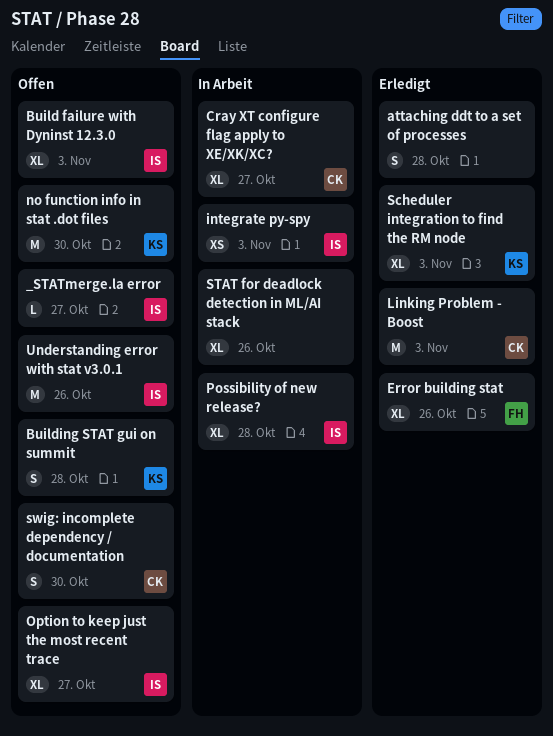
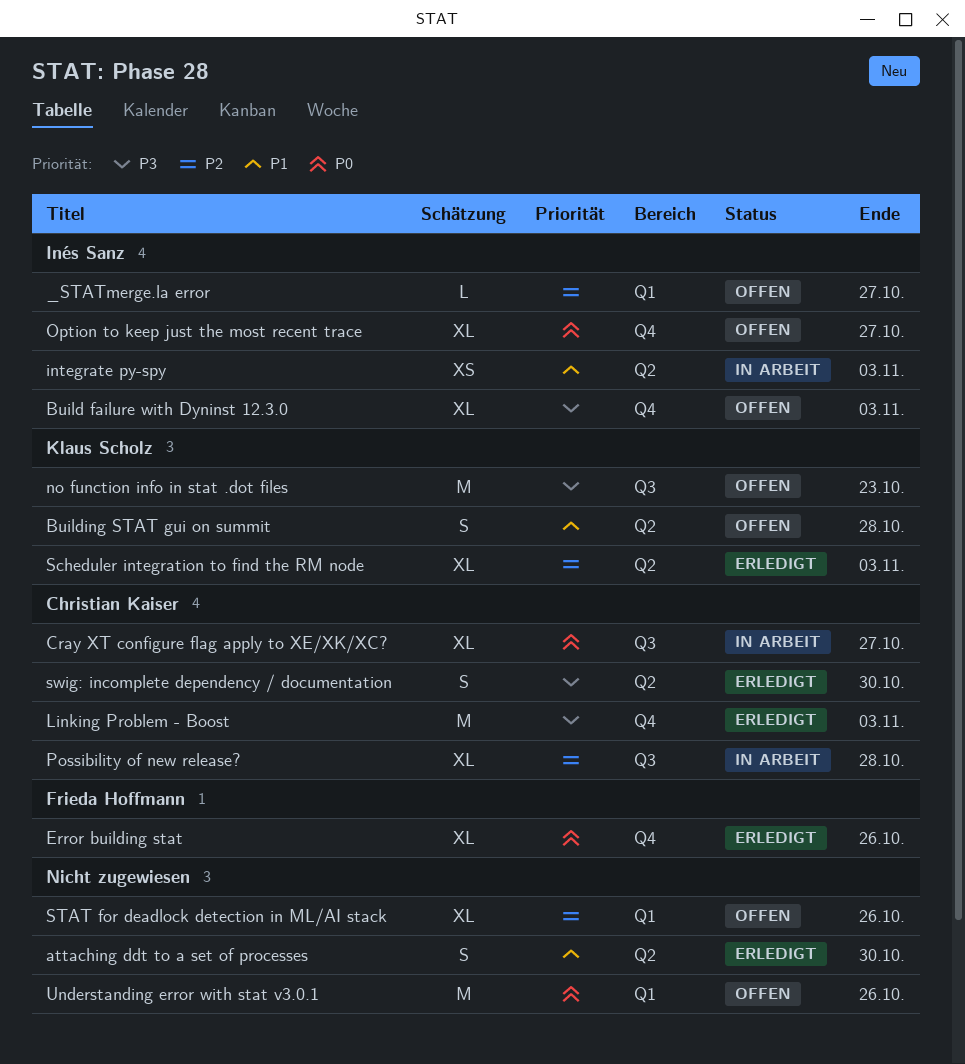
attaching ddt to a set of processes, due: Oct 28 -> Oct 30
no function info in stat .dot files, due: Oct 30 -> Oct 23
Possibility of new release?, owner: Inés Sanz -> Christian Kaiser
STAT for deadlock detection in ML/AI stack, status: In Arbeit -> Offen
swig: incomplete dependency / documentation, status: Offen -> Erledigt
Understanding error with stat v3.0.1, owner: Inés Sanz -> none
◆ ◆ ◆ ◆ ◆
__TASK PROMPT__: If a record holds a picture, drop the picture and reproduce everything else exactly.

__OUTPUT FOR THIS EXERCISE__:
attaching ddt to a set of processes, due: Oct 28 -> Oct 30
no function info in stat .dot files, due: Oct 30 -> Oct 23
Possibility of new release?, owner: Inés Sanz -> Christian Kaiser
STAT for deadlock detection in ML/AI stack, status: In Arbeit -> Offen
swig: incomplete dependency / documentation, status: Offen -> Erledigt
Understanding error with stat v3.0.1, owner: Inés Sanz -> none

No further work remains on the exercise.